We see nothing wholly irreconcilable between the presumption and the testimony of Sinner as to the conduct of deceased up to and at the time of the accident. There is no evidence that deceased saw the approach of defendant's car or failed to warn Sinner when he stopped the truck to make the turn or that he, as a guest, was called upon to watch the highway for any possible approach of vehicles. For all that is known, he may have had his attention upon other matters. The testimony that he was looking straight ahead after the commencement of the turn in the highway was predicated upon the conclusion of the witness that he must have been because he called to the driver to look out for an approaching car. There is nothing about this testimony wholly irreconcilable with the presumption. In fact, it supports it. We conclude that the court erred in refusing to give the proffered instruction.

The only remaining question is whether or not such error was prejudicial. It does appear to us from the evidence that the jury might have believed that the negligence of Sinner, the driver of the truck, was the sole proximate cause of Hill's death, or that the defendants were not negligent, or that the defendants were negligent and deceased was guilty of contributory negligence releasing defendants from liability. This latter conclusion is somewhat fortified by the import of a dialogue between the court and the foreman of the jury when he returned for further instructions on that subject. It is as follows:

(Juror) ‘I would like to have the instruction re-read on the part regarding the guest's responsibility * **. By The Court: I will read to you the two instructions that were given on that and see if this answers your question. By The Court: (Reading) * * * You are instructed that the driver's negligence, if any there was, may not be imputed to the passenger * * * and that, therefore, you shall find that there was no contributory negligence on the part of Johnny Roy Hill unless you should find that there was personal negligence on his part—that is, some negligent conduct of his own—which contributed as a proximate cause of his injuries and death.

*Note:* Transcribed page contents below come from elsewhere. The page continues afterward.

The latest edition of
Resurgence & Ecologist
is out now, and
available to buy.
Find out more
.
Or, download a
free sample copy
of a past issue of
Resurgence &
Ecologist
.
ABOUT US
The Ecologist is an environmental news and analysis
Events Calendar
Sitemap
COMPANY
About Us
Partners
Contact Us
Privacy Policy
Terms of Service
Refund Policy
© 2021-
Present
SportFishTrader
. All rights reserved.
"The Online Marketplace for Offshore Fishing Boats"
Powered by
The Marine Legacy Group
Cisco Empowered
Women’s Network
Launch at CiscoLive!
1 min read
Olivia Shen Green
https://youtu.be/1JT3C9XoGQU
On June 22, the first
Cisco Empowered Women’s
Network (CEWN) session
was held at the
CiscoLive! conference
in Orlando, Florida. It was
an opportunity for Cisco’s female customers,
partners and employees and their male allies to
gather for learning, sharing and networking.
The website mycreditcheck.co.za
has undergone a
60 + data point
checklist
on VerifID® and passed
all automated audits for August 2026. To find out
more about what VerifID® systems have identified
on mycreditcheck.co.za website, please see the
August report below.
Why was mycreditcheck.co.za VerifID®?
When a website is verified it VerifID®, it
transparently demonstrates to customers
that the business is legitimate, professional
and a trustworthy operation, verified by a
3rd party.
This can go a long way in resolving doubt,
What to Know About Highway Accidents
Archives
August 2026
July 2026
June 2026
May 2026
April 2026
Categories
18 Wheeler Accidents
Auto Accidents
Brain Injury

‘It may happen that one who is riding in, but not operating, an automobile, although having no joint authority with the driver in the management of the vehicle, will so conduct himself—either by voluntarily assuming some part in the operation, or by some interference, or by failure in some duty resting upon himself—as to independently, negligently and proximately either cause, or participate in causing an accident. Whether such an instance occurred must be judged, not by imputing to him the conduct of the driver or of any other person, but by considering his own conduct and its effect in the light of all the surrounding circumstances.

‘By The Court: Does that answer your question?’ (Juror) ‘Yes, sir’.

This might lead one to believe that the jury had already determined that defendants were guilty of negligence, otherwise it would not be necessary to consider the question of contributory negligence on the part of deceased, and after having the instruction on that subject read to it, it concluded that deceased was guilty of contributory negligence and accordingly found in favor of defendants. Under such circumstances the aid of the presumption and an instruction on that subject would become important, and the failure to give the instruction would, no doubt, be prejudicial. See, Kelley v. City and County of San Francisco, supra, where it is said that where contributory negligence is an issue in the case, and where it is impossible to determine upon what issue a verdict for defendants rested, and where the refusal to give the instruction cut off the only defense possible, because of the death of the plaintiff and the absence of witnesses, it was prejudicial error to refuse to give an instruction on the presumption that the decedent took ordinary care of his own concerns.

Judgment reversed.

GRIFFIN, Justice.

BARNARD, P. J., and, MUSSELL, J., concur. Hearing denied; TRAYNOR and SCHAUER, JJ., dissenting.